- [ACTION ITEM] With pictures left out, output exactly the lines of the listing below from the line that has "left ear: (392, 150)" to the line that has "nose: (442, 225)", both lines kept.

▬▬▬▬▬▬▬▬▬▬

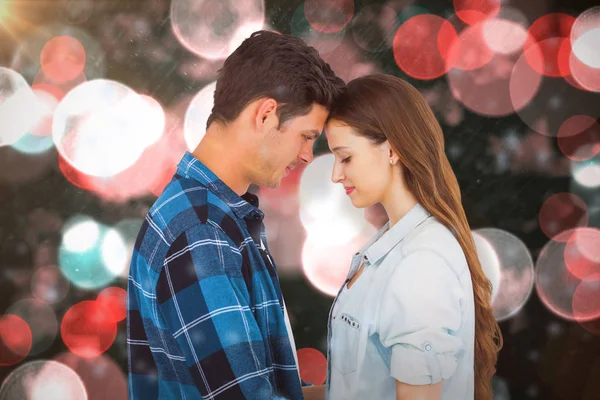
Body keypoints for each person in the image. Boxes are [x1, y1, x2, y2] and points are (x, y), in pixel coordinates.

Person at [127, 30, 345, 400]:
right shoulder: (201, 231)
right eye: (307, 135)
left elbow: (271, 387)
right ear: (266, 114)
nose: (308, 155)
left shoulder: (213, 215)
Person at [303, 74, 502, 400]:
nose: (336, 174)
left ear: (392, 150)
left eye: (346, 157)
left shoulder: (421, 262)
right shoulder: (393, 244)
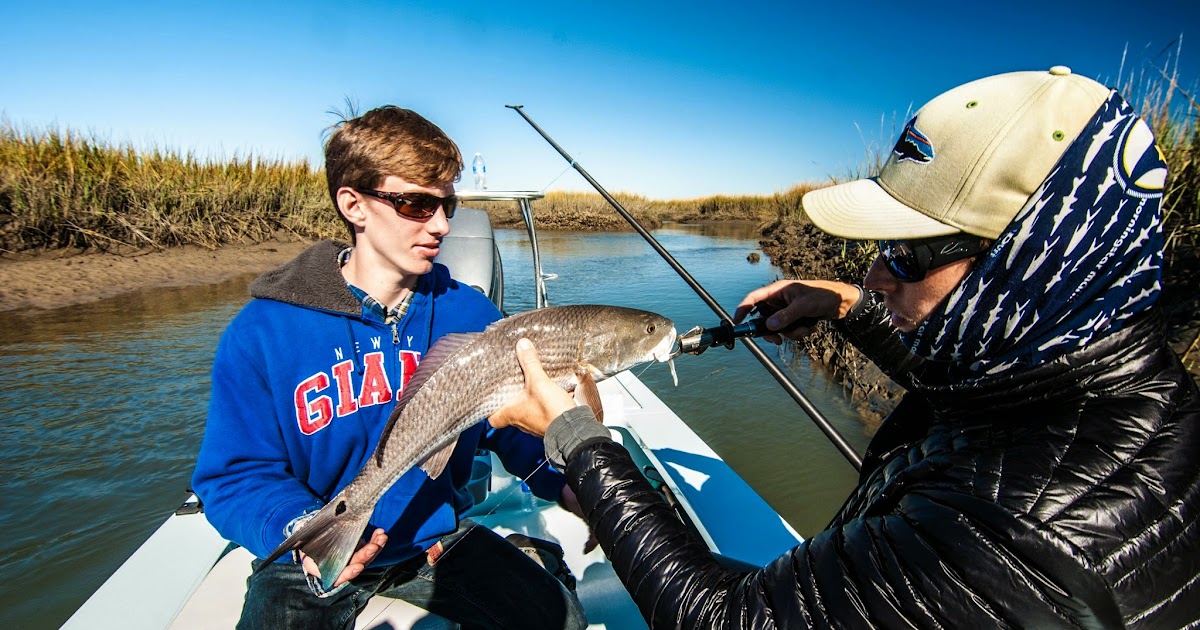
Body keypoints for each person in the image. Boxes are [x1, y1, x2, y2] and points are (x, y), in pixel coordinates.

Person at [490, 67, 1200, 628]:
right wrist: (852, 311)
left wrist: (579, 437)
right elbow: (970, 401)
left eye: (909, 254)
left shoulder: (1012, 538)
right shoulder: (1118, 390)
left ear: (1032, 266)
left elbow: (721, 619)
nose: (874, 272)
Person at [191, 105, 587, 629]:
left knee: (562, 621)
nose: (442, 225)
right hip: (310, 551)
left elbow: (507, 424)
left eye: (447, 204)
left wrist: (569, 484)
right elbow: (235, 475)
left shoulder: (469, 313)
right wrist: (302, 529)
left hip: (432, 540)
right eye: (417, 204)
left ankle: (525, 556)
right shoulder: (263, 333)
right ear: (354, 205)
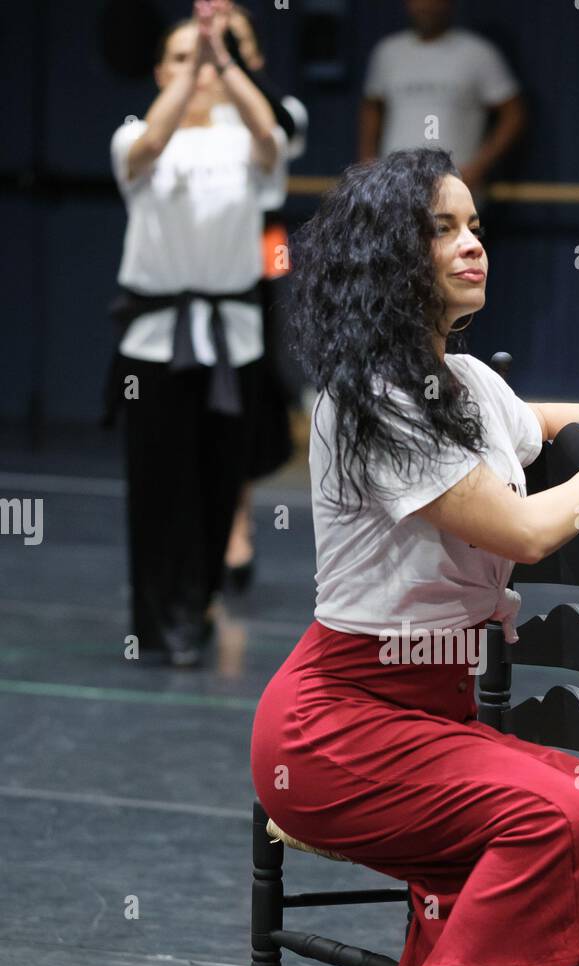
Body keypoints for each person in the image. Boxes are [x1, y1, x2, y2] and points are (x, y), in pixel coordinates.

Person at [250, 147, 579, 966]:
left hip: (428, 720)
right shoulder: (370, 401)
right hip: (334, 728)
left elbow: (530, 422)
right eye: (440, 228)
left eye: (472, 223)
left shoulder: (463, 383)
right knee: (548, 820)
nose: (470, 242)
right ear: (391, 256)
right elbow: (521, 526)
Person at [107, 0, 290, 666]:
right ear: (160, 72)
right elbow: (149, 146)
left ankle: (201, 601)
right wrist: (196, 66)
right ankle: (160, 623)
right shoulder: (135, 136)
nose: (199, 68)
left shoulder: (247, 140)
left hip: (231, 340)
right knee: (160, 485)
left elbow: (271, 132)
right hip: (154, 347)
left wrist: (225, 57)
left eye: (204, 58)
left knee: (218, 480)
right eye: (181, 58)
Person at [209, 0, 310, 592]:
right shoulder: (186, 115)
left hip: (264, 244)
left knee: (254, 377)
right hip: (197, 257)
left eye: (237, 42)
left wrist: (230, 65)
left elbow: (282, 128)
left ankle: (238, 521)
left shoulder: (279, 109)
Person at [359, 0, 526, 200]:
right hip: (394, 189)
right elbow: (372, 108)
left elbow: (514, 113)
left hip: (456, 186)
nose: (426, 6)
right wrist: (368, 165)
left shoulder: (479, 52)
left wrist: (478, 168)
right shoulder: (388, 52)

▬▬▬▬▬▬▬▬▬▬

- [WRITTEN SOLUTION]
left ear: (392, 150)
left eye: (346, 157)
left shoulder: (421, 262)
right shoulder: (393, 244)
Body keypoints for each person in the image. Boxes are [x1, y1, x2, y2] and points are (x, y), in pixel coordinates.

Person at [490, 67, 1200, 628]:
right wrist: (852, 311)
left wrist: (579, 437)
right elbow: (970, 401)
left eye: (909, 254)
left shoulder: (1012, 538)
right shoulder: (1118, 390)
left ear: (1032, 266)
left elbow: (721, 619)
nose: (874, 272)
Person at [191, 105, 587, 629]:
left knee: (562, 621)
nose: (442, 225)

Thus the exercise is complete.